Why it's good the mobile handset market is boring

From version to version, mobile device releases aren't that different. It might make for a boring news cycle, but it keeps prices down and simplifies the learning curve for users and IT.

The mobile handset market has become what many would describe as boring, but that means lower costs, higher end-user productivity and more consistent management for IT.

It's not a total snoozefest; new iOS and Android devices include innovations, such as high-quality cameras that make dedicated digital cameras and camcorders almost obsolete. Even so, most of these advances are evolutionary rather than revolutionary. Faster processors, more memory and more storage are givens in any new model. Screens see improved resolution, brightness and power consumption. Battery life is often better. Operating systems add new features, some of which are useful to the enterprise.

The fundamental nature of the device hasn't really changed since the introduction of the first iPhone.

For those reasons, prices are reasonable and relatively constant. Performance and value continue to improve, albeit slowly compared to the past. The fundamental nature of the devices hasn't really changed since the introduction of the first iPhone, and perhaps not all that much in concept since the first larger-form-factor BlackBerrys from 20 years ago.

Yes, keyboards are better, devices are thinner, and there are more associated cloud services. But the more things change in the mobile handset market, the more they stay the same. And this is good for organizations everywhere.

Mobile device stability keeps costs down and improves productivity

When devices remain similar from version to version, companies see a clear reduction in capital costs because they don't have to purchase new devices as often. The biggest changes to the device base affect software, and app development, deployment and support costs the most. Plus, because devices change so little, admins don't have to make major changes to their operations when users get upgrades.

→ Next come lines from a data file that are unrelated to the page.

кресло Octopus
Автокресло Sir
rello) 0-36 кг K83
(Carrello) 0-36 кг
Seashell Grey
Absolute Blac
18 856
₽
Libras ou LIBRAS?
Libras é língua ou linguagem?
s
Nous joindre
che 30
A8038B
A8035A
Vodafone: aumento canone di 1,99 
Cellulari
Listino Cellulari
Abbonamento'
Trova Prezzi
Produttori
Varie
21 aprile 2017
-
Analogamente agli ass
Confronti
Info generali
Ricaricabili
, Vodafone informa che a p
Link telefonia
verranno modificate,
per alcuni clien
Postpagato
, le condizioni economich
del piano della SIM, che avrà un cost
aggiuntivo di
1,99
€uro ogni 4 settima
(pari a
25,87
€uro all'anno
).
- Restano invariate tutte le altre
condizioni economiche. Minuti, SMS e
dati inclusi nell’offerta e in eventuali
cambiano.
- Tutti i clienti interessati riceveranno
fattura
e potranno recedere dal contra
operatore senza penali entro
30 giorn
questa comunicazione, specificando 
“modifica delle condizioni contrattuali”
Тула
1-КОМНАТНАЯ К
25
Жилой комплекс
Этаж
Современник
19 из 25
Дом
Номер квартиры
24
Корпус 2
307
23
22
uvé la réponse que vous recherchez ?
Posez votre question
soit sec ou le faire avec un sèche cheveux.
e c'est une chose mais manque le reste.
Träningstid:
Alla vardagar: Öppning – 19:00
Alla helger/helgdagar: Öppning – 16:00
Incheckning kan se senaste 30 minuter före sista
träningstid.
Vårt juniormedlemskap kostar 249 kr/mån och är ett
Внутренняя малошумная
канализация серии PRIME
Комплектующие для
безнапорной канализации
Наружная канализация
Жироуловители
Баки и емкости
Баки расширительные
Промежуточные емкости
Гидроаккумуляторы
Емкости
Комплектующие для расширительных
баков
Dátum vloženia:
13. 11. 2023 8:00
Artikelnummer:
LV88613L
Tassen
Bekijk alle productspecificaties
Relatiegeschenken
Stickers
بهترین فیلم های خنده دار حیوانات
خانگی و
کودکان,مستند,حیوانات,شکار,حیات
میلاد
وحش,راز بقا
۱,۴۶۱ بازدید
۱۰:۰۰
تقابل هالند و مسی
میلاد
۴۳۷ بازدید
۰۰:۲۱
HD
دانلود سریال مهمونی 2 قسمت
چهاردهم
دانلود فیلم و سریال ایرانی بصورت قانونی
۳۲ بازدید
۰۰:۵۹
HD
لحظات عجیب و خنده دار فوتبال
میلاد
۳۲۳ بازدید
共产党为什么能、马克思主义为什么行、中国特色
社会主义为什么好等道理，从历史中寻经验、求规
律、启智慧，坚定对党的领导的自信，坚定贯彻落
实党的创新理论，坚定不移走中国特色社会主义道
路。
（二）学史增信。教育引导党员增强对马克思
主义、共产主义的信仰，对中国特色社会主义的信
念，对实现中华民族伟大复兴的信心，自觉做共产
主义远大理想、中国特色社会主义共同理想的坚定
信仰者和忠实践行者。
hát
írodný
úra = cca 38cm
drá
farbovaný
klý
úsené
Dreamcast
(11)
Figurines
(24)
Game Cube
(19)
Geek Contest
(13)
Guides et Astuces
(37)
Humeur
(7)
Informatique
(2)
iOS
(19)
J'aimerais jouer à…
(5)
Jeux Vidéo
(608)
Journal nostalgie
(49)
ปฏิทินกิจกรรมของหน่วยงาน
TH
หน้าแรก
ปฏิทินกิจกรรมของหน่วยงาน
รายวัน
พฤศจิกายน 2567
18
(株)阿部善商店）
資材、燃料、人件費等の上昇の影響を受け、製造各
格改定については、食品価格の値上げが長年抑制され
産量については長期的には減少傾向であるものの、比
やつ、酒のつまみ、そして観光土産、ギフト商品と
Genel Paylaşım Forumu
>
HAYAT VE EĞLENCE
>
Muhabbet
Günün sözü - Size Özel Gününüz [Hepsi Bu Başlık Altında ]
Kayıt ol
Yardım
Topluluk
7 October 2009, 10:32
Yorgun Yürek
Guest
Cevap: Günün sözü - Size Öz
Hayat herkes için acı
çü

Still, one aggravation that can accompany new devices is head-scratching changes to user interfaces and system functionality. Users lost productivity, for example, when the Windows interface saw wholesale changes from Windows 7 to Windows 8. This of course includes the effect of apps that suddenly no longer work properly or even at all on these new devices and OS releases. But when the hardware doesn't change much with each evolution, users can keep productivity high because they're familiar with the device.

Device consistency drives reliability

Long-term use of a device results in transparency -- the device fades into the background, and its access and processing capabilities become the focus of its use. The device and its OS provision a reliable and consistent platform for apps and access to organizational information.

Familiarity for end users and IT staff alike reduces support costs and the risks involved with changes of any kind. End users see less motivation to upgrade to a new device that is likely only a marginal improvement on what they already have. As a result there is less disruption, lower capital costs and reduced BYOD expenses. It also lowers the technological risks that might affect IT operations, especially security. Users can spend less time learning new features and dealing with unnecessary changes that might not add much value.

Of course, given the dual consumer/work nature of contemporary mobile devices, some users may want to upgrade just to make their favorite games run faster. In that case, a company's BYOD policy must specify a restricted set of device and OS pairs and deploy the appropriate enterprise mobility management tools. The bottom line, though, is that a boring mobile handset market reduces risks and costs, so it isn't a bad thing.